> _COMPLETE THE FOLLOWING_:
**A)** In the database replication blog posts, what is the name of the planned solution that uses group communications for horizontal failover?
**B)** Carry on the database replication blog posts from the point where they stop.

> _TEXT UNDER STUDY_:
◆ ◆ ◆ ◆ ◆

Tuesday, February 3, 2009

Thoughts on Replication from 2 Feb SFO MeetUp (slides too)

Last night I gave a presentation on Tungsten Replicator to the SFO MySQL MeetUp. It was really fun--lots of excellent questions and ideas from an audience that knows MySQL in and out. Here are slides from the talk from our trusty S3 document repository.

There were many things to think about on the BART ride home to Berkeley but here are a couple that really struck me, in part because I think we can do something about them.

First, database replication needs to expose as much monitoring data as possible. The kind of data you get or can infer from SHOW SLAVE STATUS is just the beginning. This came through really strongly from people like Erin who are using load-balancers and other automated techniques for distributing load to replicas using decision criteria like availability and latency of slaves. We have heard this from people like Peter Zaitsev as well--it's starting to sink in. :)

Second, it's critical to think through the database failover problem fully. There seem to be two axes to this problem. The first is what you might call call a vertical axis where you think about a single component in the system--here the database. You have to cover not just swapping replication flow but also enabling/disabling writes, triggers, and batch jobs, as well as application specific tasks. (Lots of good comments from the audience here as well.)

The other failover "axis" is horizontal where you think about the ensemble of databases, proxies, applications, and utilities that make up the cluster. The issues to cover here including sending commands in parallel, ensuring everyone receives them, and dealing with a wide range of possible failure conditions ranging from network partitions to failure of individual OS-level commands. We plan to unveil a solution shortly in the form of the Tungsten Manager, which uses group communications to attack this problem. I can't wait to get feedback on that.

p.s., Baron Schwartz yesterday posted a very interesting article on cache issues with failover on InnoDB. Just another example of how broad the failover problem really is.

Sunday, February 1, 2009

Simple HA with PostgreSQL Point-In-Time Recovery

Point-in-time recovery or PITR is one of my favorite PostgreSQL features. Most database servers have a transaction log for recovery. (MySQL is one of the few exceptions; more on that shortly.) However, PostgreSQL PITR allows and even encourages users to manipulate the logs to perform some very useful tasks:

* Creating a bit-for-bit backup of a server without halting
* Restoring a server to a specific point in time
* Creating a warm standby server

The third task is especially interesting because it's so common. One of the most pronounced trends in computing is the decreasing cost of computing power through Moore's law improvements and virtualization. Standby solutions nowadays look like a good investment compared to the cost having a server down or worse yet losing a lot of data.

◆ ◆ ◆ ◆ ◆

> _RECORDED INFORMATION_:
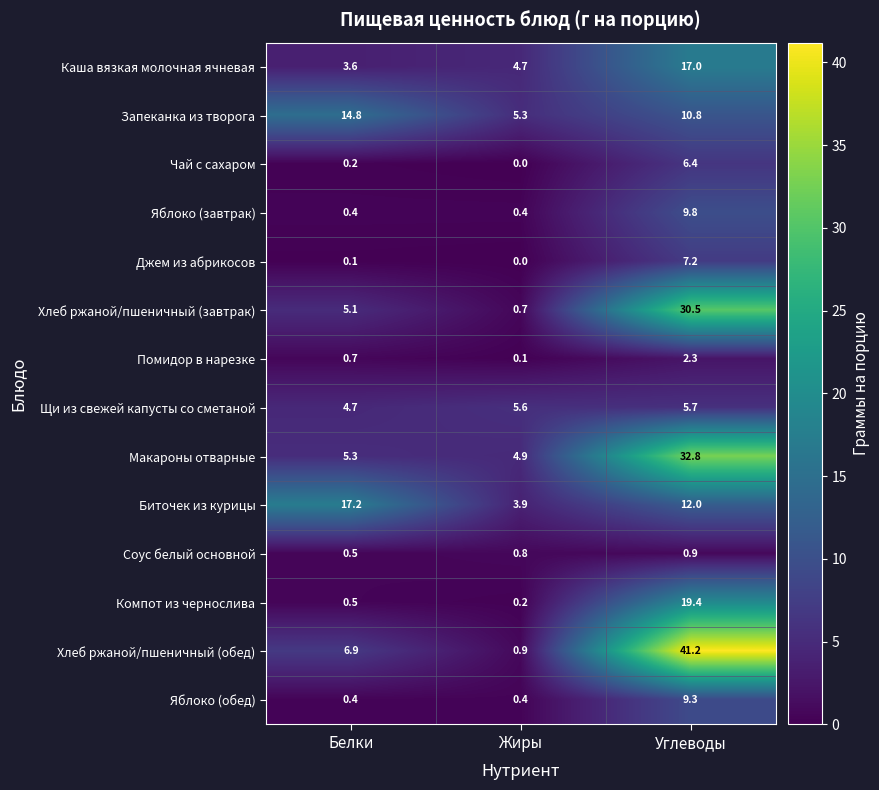

What is the difference between the maximum and minimum values in the Каша вязкая молочная ячневая series?

13.4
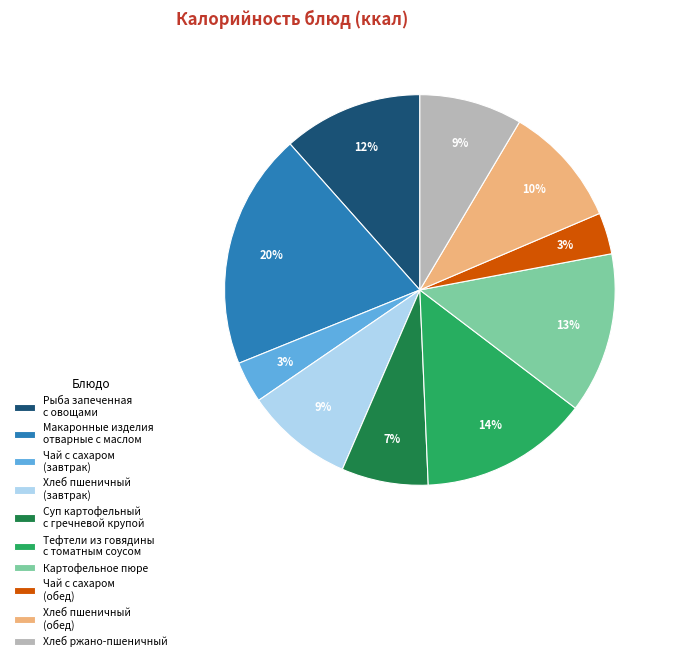

What is the largest slice in the pie chart?

Макаронные изделия отварные с маслом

◆ ◆ ◆ ◆ ◆

> _EXPECTED RESPONSES_:
**A)** The Tungsten Manager.

**B)**
PostgreSQL PITR makes warm standby relatively easy to set up. You enable log archiving, which copies the completed WAL files to an archive directory, then transfer those files to a host where another PostgreSQL server is in continuous recovery mode. This is easier to understand with a picture, so here it is.

Two key points: first, warm standby is based on log files, so as long as you do not mess up the setup, your recovered data will always be consistent. Second, failover is really fast, because your standby server is in continuous recovery mode and generally will be on the last file or two, hence almost ready to go at all times.

There are some details but they are not very hard. The first step is to enable archiving. This copies log buffers into an archive directory from the standard pg_xlogs directory. Archiving is easy to enable in postgresql.conf, as shown by the following example:
archive_mode = on               # enable archiving
archive_command = 'cp -v %p /data/pgsql/archives/%f'
archive_timeout = 300 # timeout to close buffers
Next you need to transfer the files as they appear in the archive directory. For that you can use rsync, as shown below. Put it in a cron job on the standby so that files transfer automatically between hosts every few minutes.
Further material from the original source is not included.